Secondly – and on a related note – Venice exists almost as if frozen in a moment of time (as hinted at by this accompanying sound map which transposes some of our sounds on to a woodcut map from 1500). It has limited urban space which has been more or less completely full for hundreds of years, so rapid urban expansion is off the cards – Venice is more about constant restoration than large-scale redevelopment. Consider this field recording from the Rialto fish market at closing time, which sounds absolutely timeless:

While field recordings from other cities can help to chart the sometimes-rapid change in urban environments, Venice’s sounds are almost classical, standing as if they could have been recorded at any point in a much longer timeframe, and it feels like you have to work harder to find those distinctive soundmarks that relate to a particular time, if not a specific place. Here’s a beautiful recording taken at once of Venice’s famous Biennale festivals, as a boat full of musicians performs a haunting piece in the city’s former armoury, the Arsenale:

Then there are the canals and waterways – the sounds of boat traffic, clanging dock platforms, splashing water and passing vaporettos and gondolas has a very special feel in Venice, when you combine it with the particular resonance and atmosphere of a carless city. The sounds of waterways in Venice have a quotidian quality in that they help to define daily life in the city, and yet the stranger’s ear is inevitably drawn to them as intriguing and even alien, certainly in such an urban context:

Venice boasts hundreds of churches – from the outright magnificent like the basilica of San Marco to altogether smaller churches. These spiritual spaces all have their own character, from the colossal boom of the Campanile in Piazza San Marco, to smaller but still ancient bells full of richness and character. Venice is by no means unique in this regard, of course, but there remains a certain something about the sound of these sacred spaces in the context of the design and construction of the rest of the city.

Perhaps my favourite field recording from the city was taken from a palazzo rooftop at dusk on Christmas Eve, as the bells began to chime the hour from all sides at once, filling the air with the most beautiful cascades of simultaneous bell sounds, marking the hour just as Venice has always marked the hour, and just as it always will.
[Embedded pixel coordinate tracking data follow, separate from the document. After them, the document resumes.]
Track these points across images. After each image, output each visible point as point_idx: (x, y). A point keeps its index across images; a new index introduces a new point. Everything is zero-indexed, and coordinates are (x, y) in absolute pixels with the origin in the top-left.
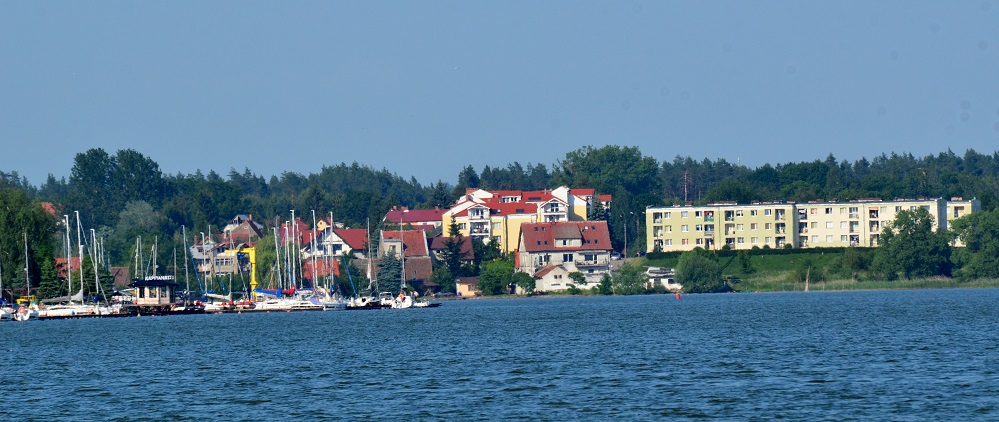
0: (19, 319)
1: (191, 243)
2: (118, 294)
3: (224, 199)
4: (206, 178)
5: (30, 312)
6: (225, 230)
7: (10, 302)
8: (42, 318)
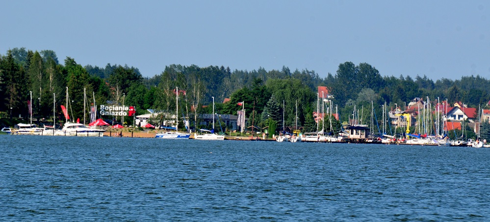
0: (292, 141)
1: (389, 110)
2: (341, 132)
3: (409, 90)
4: (405, 79)
5: (297, 138)
6: (409, 105)
7: (290, 133)
8: (303, 141)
It’s still a “hairs standing on end” moment to listen to it now:

If you get bored of the mainland or find the throng of tourists in high season a little too much, it’s simple to hop on board a vaporetto and visit another of the Venetian islands, which each offer a different range of sounds too – from the glassmaking industry famous on Murano to the tranquil, almost rural soundscapes of the furthest island, Torcello. Even the Venetian public transport, the vaporetto, moves to its own rhythms of docking and undocking:

With all the incredible beauty of the city, of course problems come too – primarily in the form of a) too many tourists crowding the same streets on the same route from the station to the Rialto Bridge, to Piazza San Marco, and b) vast cruise ships thundering into the lagoon, depositing thousands more people for an afternoon. As well as the more serious impact in terms of damage to the city, this can make getting a sonic snapshot of the “real life” of Venice instead of the cartoonish tourism and all the impact that comes along with it, can at times be challenging – Piazza San Marco is often a chaotic Tower of Babel.

It’s invariably more satisfying to ignore the classic soundmarks of the city to get lost in its back alleys and hear something more of the “real” Venice. Perhaps one of Venice’s beautiful little bacari bars serving baccalà and prosecco to locals, or maybe you’d stumble across a bookshop made of gondolas filled with books, opening out onto one of its canals…

To this end, our final sound is a recomposed piece that forms a sonic warning – we transformed the sound of some of Venice’s bells into the dull, potent throb of a cruise ship engine to symbolise the damage being done to the fragile Venetian ecosystem by an industry on which it relies, but which is slowly killing it.

Venice, then – a city like no other, and that goes for its sounds just as much as anything else.